───── EXTRACT TO READ
An examination of the material available to date for the "LASER interferometer" case shows that this is what has happened in this instanceAn 'asker' with non-trivial technical knowledge and access to some fairly high technology equipment that they wish to utilise. They now say:

  • I have the XY stage on a microscope with piezo-motors. Interferometer should be the best linear encoder to be used as a feedback loop for proper driving of piezos. There are commercial linear encoders based on Michelson interferometer, but they are too expensive. Old CD/DVD drives appeared to be extremely cheap source of: lasers, laser drivers, 50/50 mirrors, detectors, detector drivers, maybe anything else

While it was already obvious from the complex terminology used by the OP in their second sentence that this was not a naive question in the "how do I build a ladder" sense, this may have been inobvious to casual observers, but this places it beyond doubt.

While the OP was obviously able to provide this level of detail if asked, they were first discouraged and then prevented from doing so for some while by the SE system. If those who wished to had been able to work with the OP for a few days we would have probably arrived at where we are now or been further ahead.

@nivag has answered the question with some brief but useful & practical technical commentary which is not especially easy to find elsewhere.

Despite the now obvious degree of understanding shown by the OP, they have been adjudged naive and unable to formulate a good question.
What they needed was some assistance in "dialling in" their interaction with the group.
What they got was rejection

Their initial question was substandard by almost any measure - due, almost certainly, to language factors. (They are in Ukraine).
A one sentence addition to the question showed the OP's likely technical capabilities. Their latest addition has put us on the path to a very useful addition to the SE information base.

Sometimes the language people use is beyond what is reasonable in an English language based group. But, in other cases the problem lies as much with the inability of otherwise very capable members to deal with language that is outside their experience set. Some people with extremely high technical competence purport to not be able to understand material that is "well within the range of normal". In such cases it is the "linguistic naivety" of technical experts causing them to dismiss input from newcomers.
──────────
───── PROVIDED INFORMATION
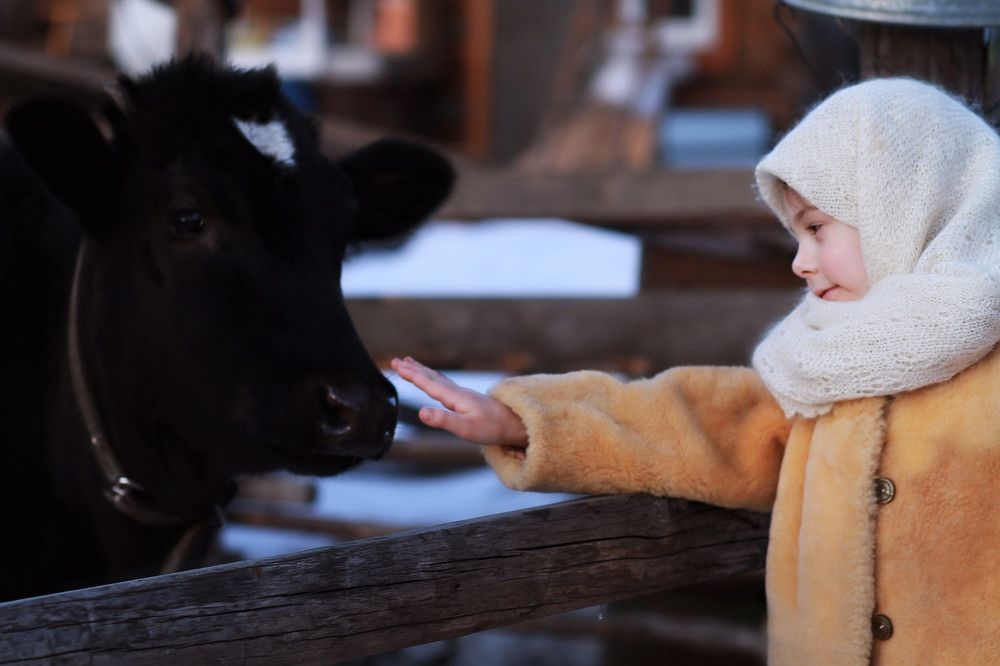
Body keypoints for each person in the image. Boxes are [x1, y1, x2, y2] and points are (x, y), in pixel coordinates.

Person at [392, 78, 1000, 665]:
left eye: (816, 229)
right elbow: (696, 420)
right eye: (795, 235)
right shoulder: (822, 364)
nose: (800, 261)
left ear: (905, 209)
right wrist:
──────────
*YOUR INSTRUCTIONS*. Can you sum up the passage about the laser interferometer question in two sentences?

*THE ANSWER*. A questioner with real technical knowledge wanted to use cheap parts from old CD/DVD drives to build an interferometer that would serve as a linear encoder for a piezo-driven microscope XY stage. They were judged naive and unable to formulate a good question, and the SE system held back the detail they could have given, though their weak first question was almost certainly due to language factors and the problem sometimes lies as much with capable members who cannot deal with unfamiliar language.